GIVEN PROBLEM => Please list every company or firm named in the court cases excerpt below.

[Start of SELECTED TEXT]

On Monday a group of Uber drivers from Sydney and Melbourne launched legal action in the Federal Court to determine whether they and thousands of other gig economy delivery drivers and couriers are entitled to the minimum rates of pay and other protections and entitlements afforded employees.

The court will need to determine whether drivers are employees or independent contractors conducting their own business, as asserted by Uber.

Harmers principal Michael Harmer said his firm, representing the drivers on a pro-bono basis, was seeking a full Federal Court decision that would guide Uber and other gig economy companies.

The applicants’ case is founded on the assertion that Uber exercises a high level of control over drivers including when and where they work and how much they are paid.

In February this year the Supreme Court in Great Britain found in favour of the Uber drivers, determining that the Uber drivers were workers, who are entitled to some, but not all, of the employment rights that are afforded to employees.

The case will be a critical test case in establishing the sustainability of the existing business models of the platforms that connect workers with work.

It seems unlikely the case will come before the court this year.

The second event occurred on Wednesday when the High Court of Australia unanimously granted the appeal of Workpac Pty Ltd, and ruled that long-term employee Robert Rossato was, contrary to the findings of the Full Federal Court last year, a casual employee.

This decision is a massive win for the labour hire industry and its clients.

[End of SELECTED TEXT]
[Start of RECORDED DATA]

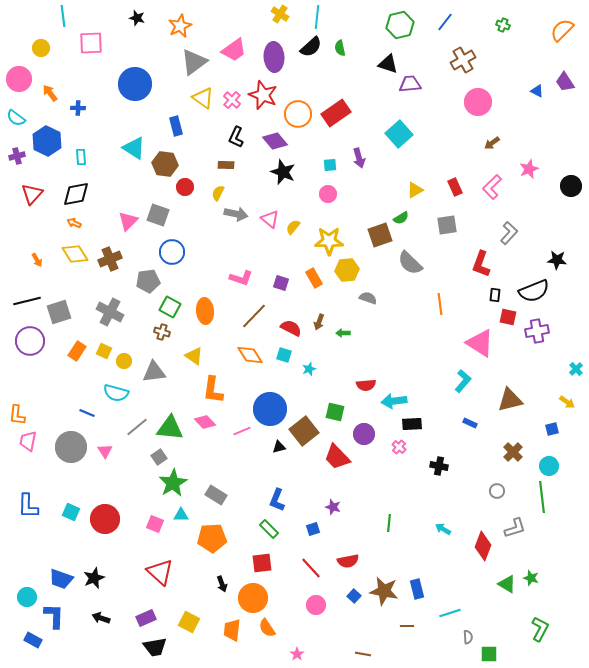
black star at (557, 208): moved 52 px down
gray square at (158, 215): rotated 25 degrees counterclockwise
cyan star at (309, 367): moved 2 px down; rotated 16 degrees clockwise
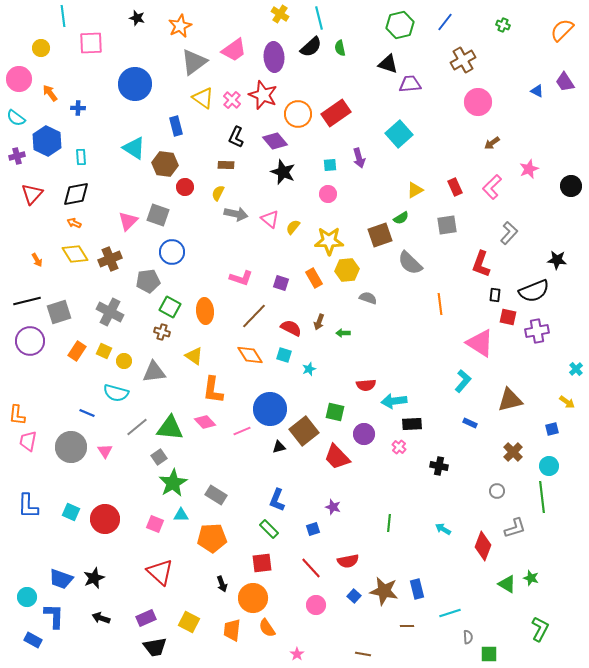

[End of RECORDED DATA]

SOLUTION TO THE EXERCISE =>
- Uber
- Harmers
- Workpac Pty Ltd